*** Opening of GIVEN DATA ***

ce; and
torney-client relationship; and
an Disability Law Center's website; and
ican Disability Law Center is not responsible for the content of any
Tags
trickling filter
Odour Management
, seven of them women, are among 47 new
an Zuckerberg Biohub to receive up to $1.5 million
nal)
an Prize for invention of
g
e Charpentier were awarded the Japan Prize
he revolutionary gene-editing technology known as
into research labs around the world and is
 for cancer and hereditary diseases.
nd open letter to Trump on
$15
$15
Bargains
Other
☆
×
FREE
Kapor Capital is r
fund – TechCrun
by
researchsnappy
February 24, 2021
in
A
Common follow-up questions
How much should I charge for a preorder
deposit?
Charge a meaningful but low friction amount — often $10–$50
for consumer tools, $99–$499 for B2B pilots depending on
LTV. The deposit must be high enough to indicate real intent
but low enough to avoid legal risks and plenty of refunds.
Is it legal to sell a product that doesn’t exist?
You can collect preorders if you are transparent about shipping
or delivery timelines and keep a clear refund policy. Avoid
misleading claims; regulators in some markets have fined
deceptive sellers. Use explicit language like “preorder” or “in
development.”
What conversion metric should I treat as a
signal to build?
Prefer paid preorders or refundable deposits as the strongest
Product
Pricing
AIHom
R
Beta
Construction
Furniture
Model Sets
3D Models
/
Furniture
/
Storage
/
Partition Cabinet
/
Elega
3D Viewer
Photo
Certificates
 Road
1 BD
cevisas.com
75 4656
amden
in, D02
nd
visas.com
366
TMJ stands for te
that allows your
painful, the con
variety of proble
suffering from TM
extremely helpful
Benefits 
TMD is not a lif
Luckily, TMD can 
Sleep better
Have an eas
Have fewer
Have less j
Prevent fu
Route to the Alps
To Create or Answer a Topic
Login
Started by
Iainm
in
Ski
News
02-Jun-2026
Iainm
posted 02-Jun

*** Close of GIVEN DATA ***
*** Opening of GIVEN DATA ***

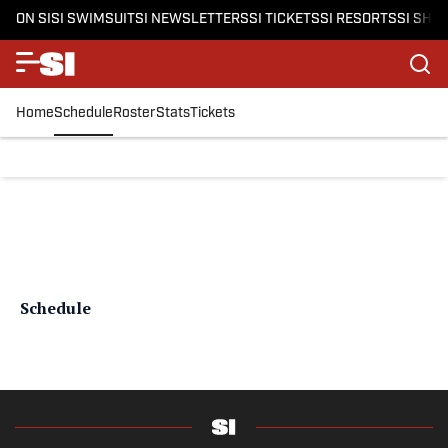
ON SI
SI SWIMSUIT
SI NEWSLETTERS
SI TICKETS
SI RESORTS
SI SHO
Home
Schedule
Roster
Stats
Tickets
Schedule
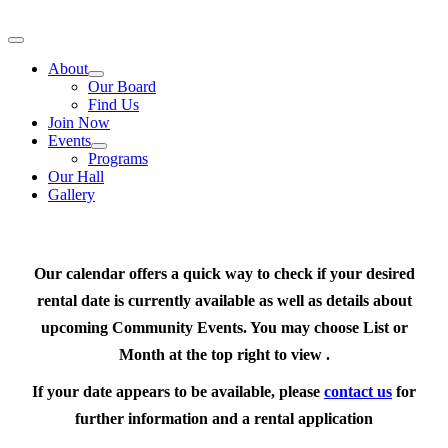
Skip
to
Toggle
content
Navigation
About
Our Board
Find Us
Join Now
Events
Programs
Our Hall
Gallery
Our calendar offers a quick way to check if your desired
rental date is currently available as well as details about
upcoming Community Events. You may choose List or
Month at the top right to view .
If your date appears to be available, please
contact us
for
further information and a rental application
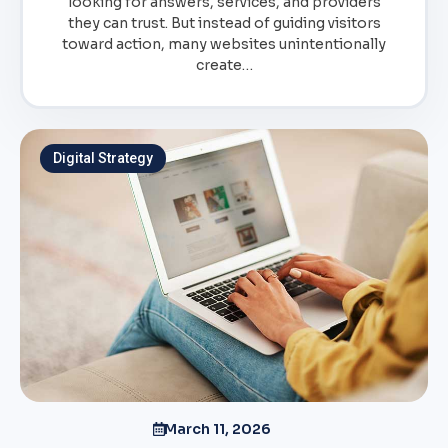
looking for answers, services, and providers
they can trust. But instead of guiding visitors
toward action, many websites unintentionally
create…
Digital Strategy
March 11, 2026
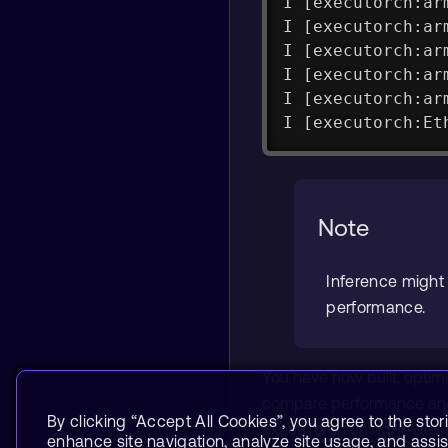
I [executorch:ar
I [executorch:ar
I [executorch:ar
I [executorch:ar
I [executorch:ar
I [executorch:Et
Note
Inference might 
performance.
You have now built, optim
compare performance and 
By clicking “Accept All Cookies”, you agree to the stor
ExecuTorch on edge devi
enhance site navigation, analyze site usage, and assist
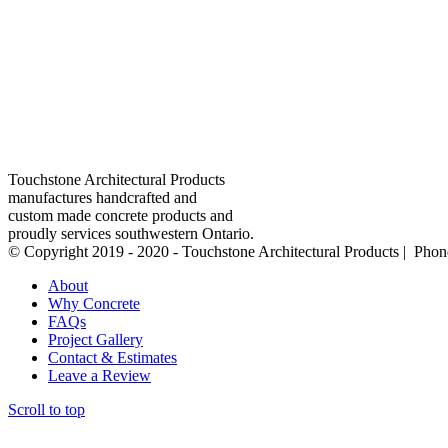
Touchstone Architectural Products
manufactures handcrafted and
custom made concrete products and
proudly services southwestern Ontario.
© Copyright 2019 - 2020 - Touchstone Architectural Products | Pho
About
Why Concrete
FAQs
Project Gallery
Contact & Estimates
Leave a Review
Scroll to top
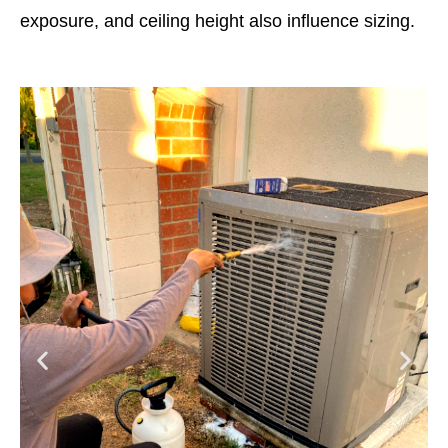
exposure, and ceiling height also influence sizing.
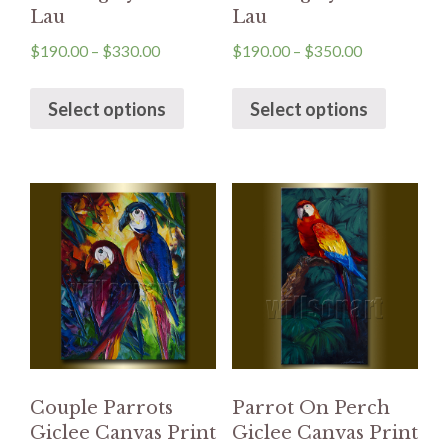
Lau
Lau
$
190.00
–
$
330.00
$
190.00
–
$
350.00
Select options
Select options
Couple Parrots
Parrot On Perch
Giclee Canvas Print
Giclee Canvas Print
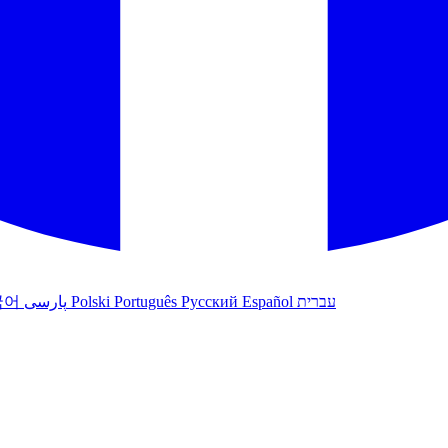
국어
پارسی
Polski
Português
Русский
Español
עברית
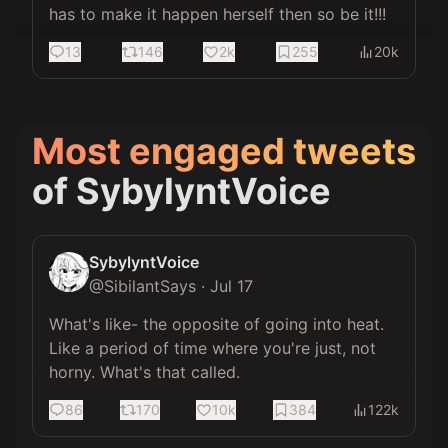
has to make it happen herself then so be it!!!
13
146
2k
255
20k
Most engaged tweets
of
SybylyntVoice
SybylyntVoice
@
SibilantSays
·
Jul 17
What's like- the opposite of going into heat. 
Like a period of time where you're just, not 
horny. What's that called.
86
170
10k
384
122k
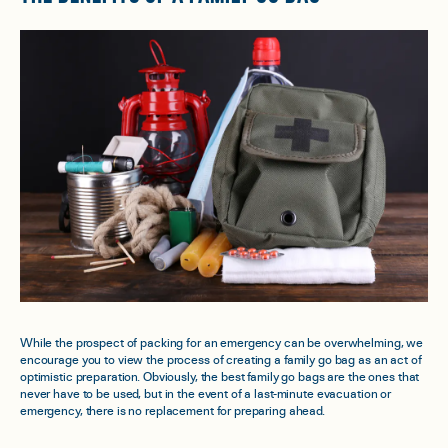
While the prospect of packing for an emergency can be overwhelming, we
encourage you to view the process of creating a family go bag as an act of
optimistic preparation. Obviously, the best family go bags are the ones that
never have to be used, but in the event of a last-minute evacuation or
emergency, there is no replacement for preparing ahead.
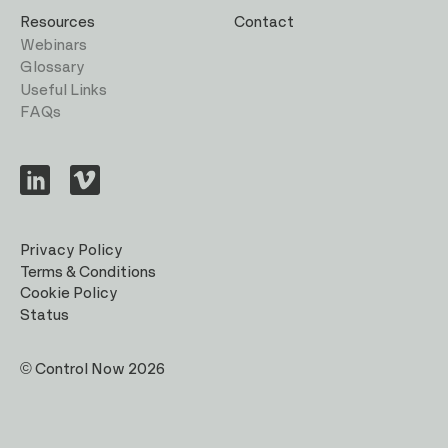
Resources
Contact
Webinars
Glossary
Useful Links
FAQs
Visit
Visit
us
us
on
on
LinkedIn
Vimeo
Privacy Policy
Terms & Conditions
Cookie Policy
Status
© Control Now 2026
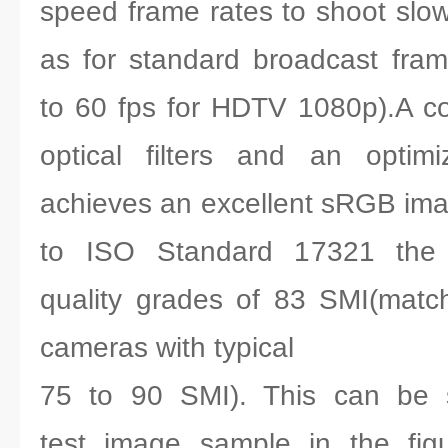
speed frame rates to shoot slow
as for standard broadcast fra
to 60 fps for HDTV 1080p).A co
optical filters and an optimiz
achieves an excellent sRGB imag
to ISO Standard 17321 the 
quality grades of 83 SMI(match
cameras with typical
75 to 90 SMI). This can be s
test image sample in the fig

*** Close of GIVEN DATA ***

Search term "rental": return each line of the data that contains it.

rental date is currently available as well as details about
further information and a rental application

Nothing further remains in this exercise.